Was den Beobachter des Kreistages nachdenklich stimmt, ist ein hoher Kult an politischer Prinzipienreiterei der Fraktionen. Kritik, sagt der Volksmund, sei die Würze demokratischer Urteilsbildung. Demnach müßten Gewürze der Veredlung dienen. Tun sie auch. Kluge Hausfrauen wissen das und verwerten solche vorsichtig. Die Debatten im Kreistag aber waren mit Gewürzen weniger an- als zugerichtet, um den Geschmack an gemeinsamer Kost zu verderben. Dabei ließ die Tagesordnung kommunale Hausmannskost erwarten, die - nostalgisch betrachtet - in den 50er und 60er Jahren ohne viel Federlesens zum gemeinschaftlich genießbaren Menü zubereitet worden wäre. Heute scheint es schwieriger, die Abfälle des Wohlstandes los zu werden. So ändern sich die Zeiten.
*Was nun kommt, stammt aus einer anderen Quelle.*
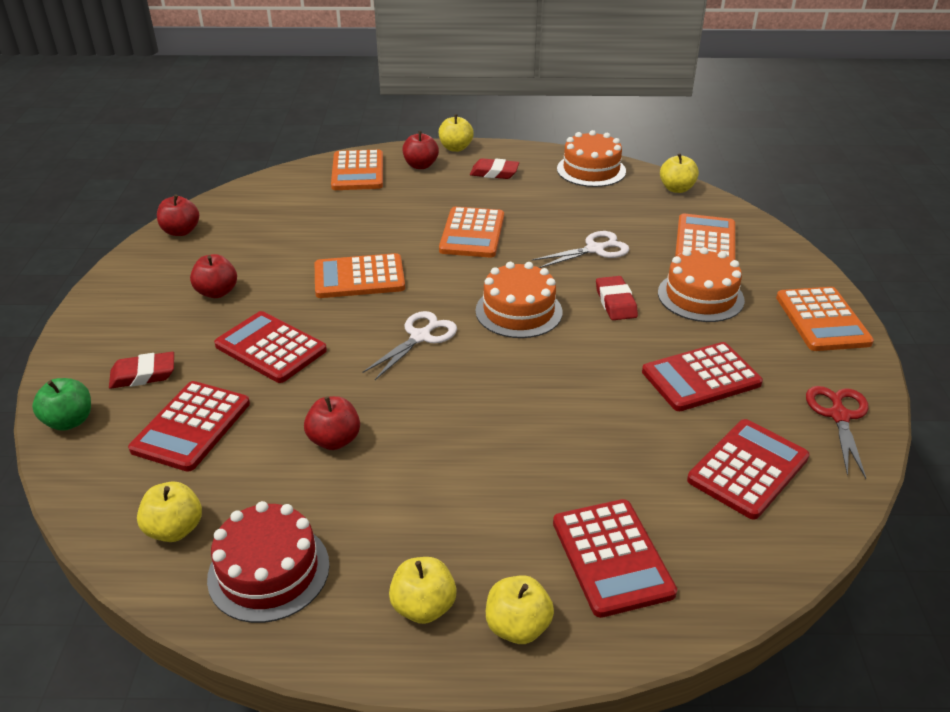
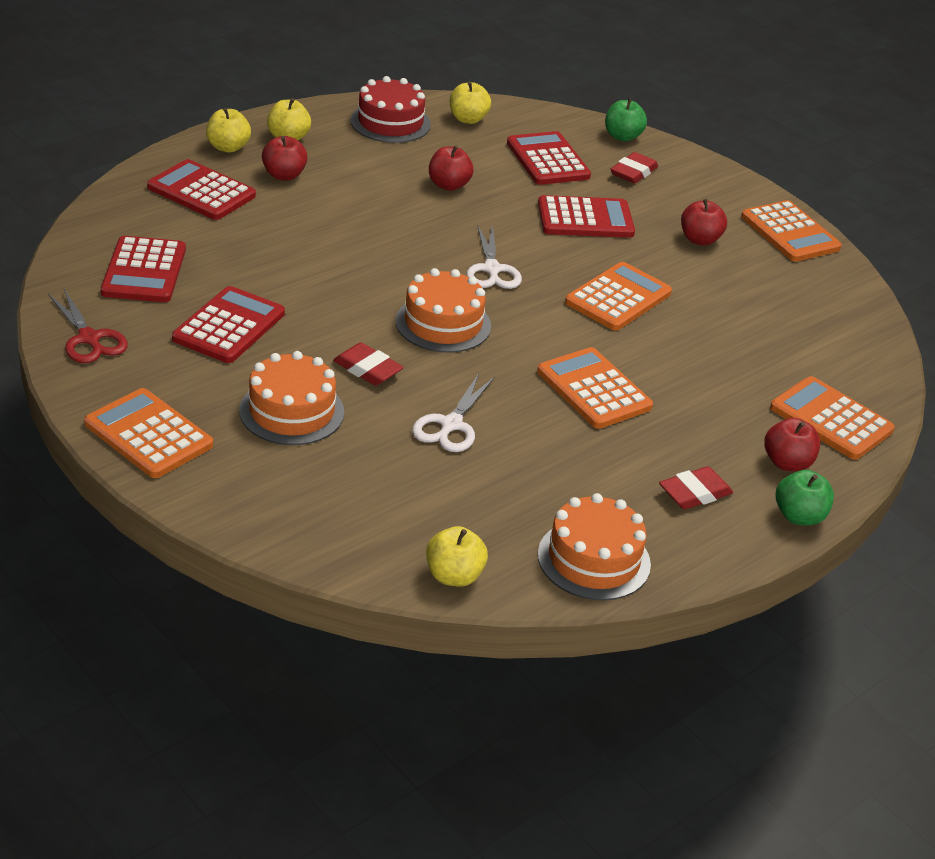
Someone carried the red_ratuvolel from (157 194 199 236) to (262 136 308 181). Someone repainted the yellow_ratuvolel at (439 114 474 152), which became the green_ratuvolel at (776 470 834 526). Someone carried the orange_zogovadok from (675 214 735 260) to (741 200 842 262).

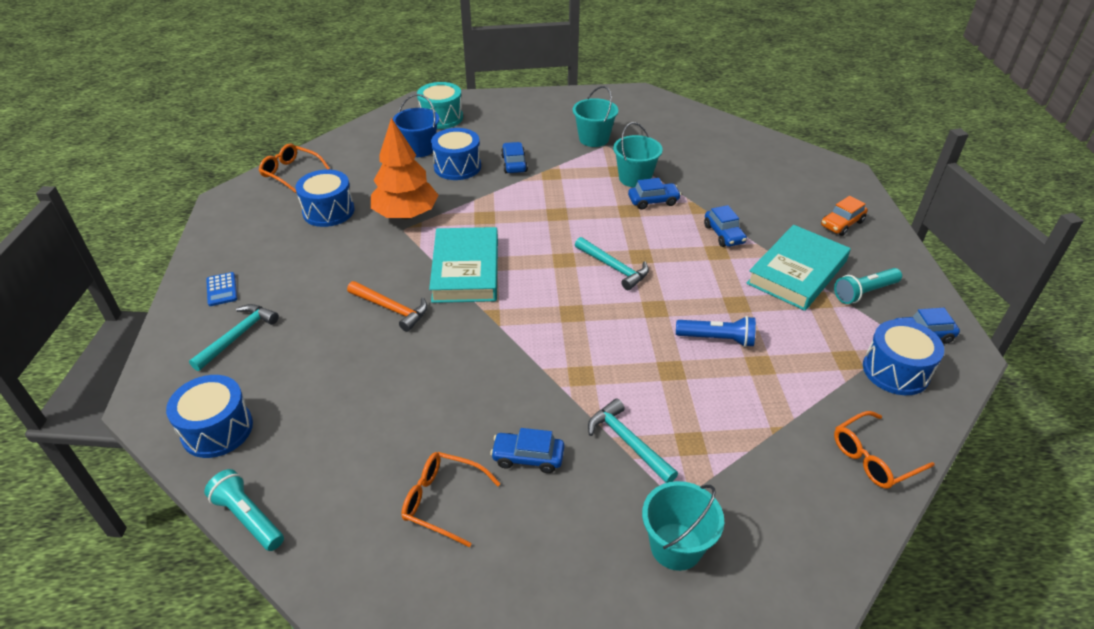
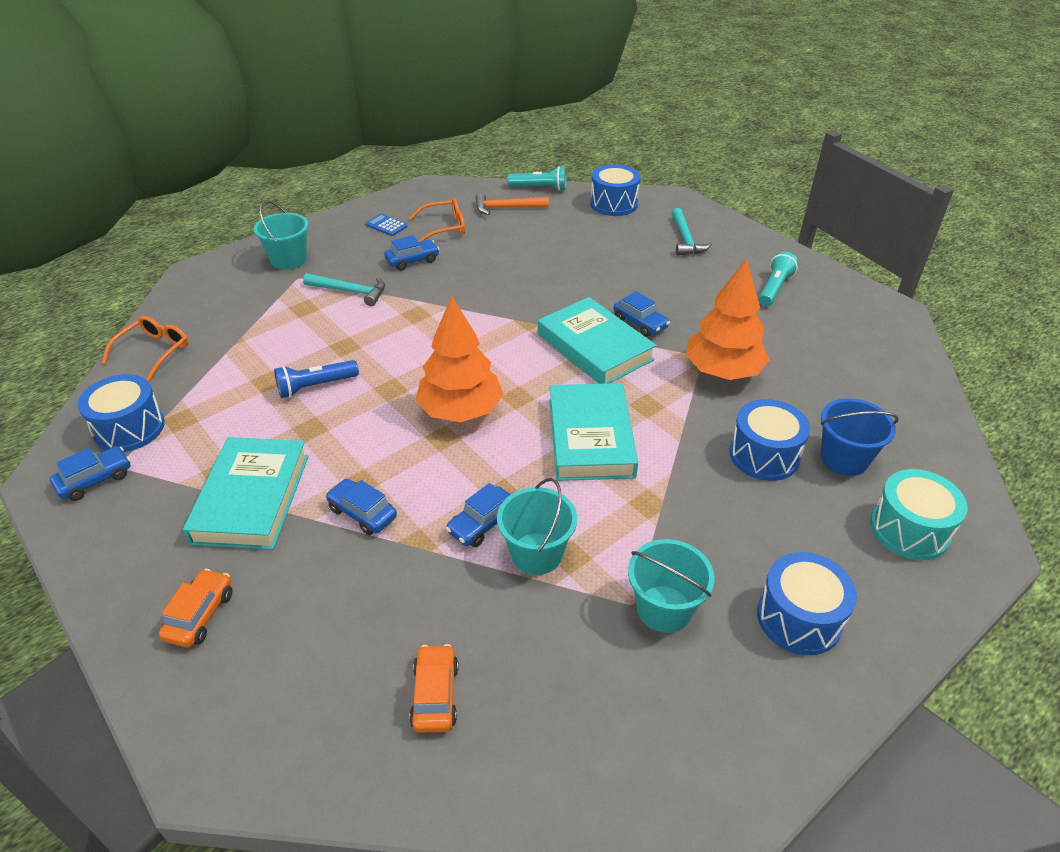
Someone carried the blue_zogovadok from (206 272 237 306) to (365 214 407 236). Someone took away the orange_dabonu at (259 144 330 193). Someone carried the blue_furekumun from (295 170 354 227) to (757 552 857 655). Someone carried the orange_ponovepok from (347 281 428 332) to (475 193 549 215). Someone carried the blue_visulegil from (501 142 528 173) to (614 291 670 337). Someone swapped the turquoise_ponovepok at (575 237 649 290) for the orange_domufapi at (415 296 504 422). Someone carried the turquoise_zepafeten from (834 268 902 304) to (758 251 799 307). Someone put down the orange_visulegil at (409 644 459 733). Someone put down the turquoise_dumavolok at (549 383 638 481).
In den Wiederaufbaujahren 1950/60 bedurfte es im Kreistag und allen anderen kommunalen Gremien des Zusammenrückens. Da halfen notgedrungen Witz und Humor über parteipolitische Ressentiments hinweg. Die Kreistage jener entschwundenen Jahre zielten auf das Miteinander, um voran zu kommen. Und wenn nach dem Abendimbiß sangesfrohe Mandatsträger nachkarteten und sich eine schwarz-rot-gelbe Koalition zum Chor vereinte, dann wurde hausgemachte, selbstkritische Satire serviert. Da ließ das verschmitzte Wort eines Kreisdeputierten aufhorchen, der spontan meinte: »Das ist die wahre Demokratie, einer dirigiert und alle singen!«

Solch groteske Stilblüte lockerte auf, beruhigte die tagsüber erhitzten Köpfe und animierte mit erkennbarer Ironie zum Gemeinsinn von Mensch zu Mensch, eben zum kommunalen Miteinander. In der parteipolitisch aufgeladenen Atmosphäre des Frühjahrs-Kreistages 1987 war von sowas nicht viel zu spüren. Zu intensiv wurden die Bissigkeiten des draußen angelaufenen Landtagswahlkampfes in die - so behaupten ständige Beobachter - ansonsten gute Stube des Kreises getragen. »Vielleicht«, so meinte mein Nachbar Mattes auf dem Heimweg, »dauert deshalb heute manches so lange viel länger als früher«. Ob Mattes recht hat?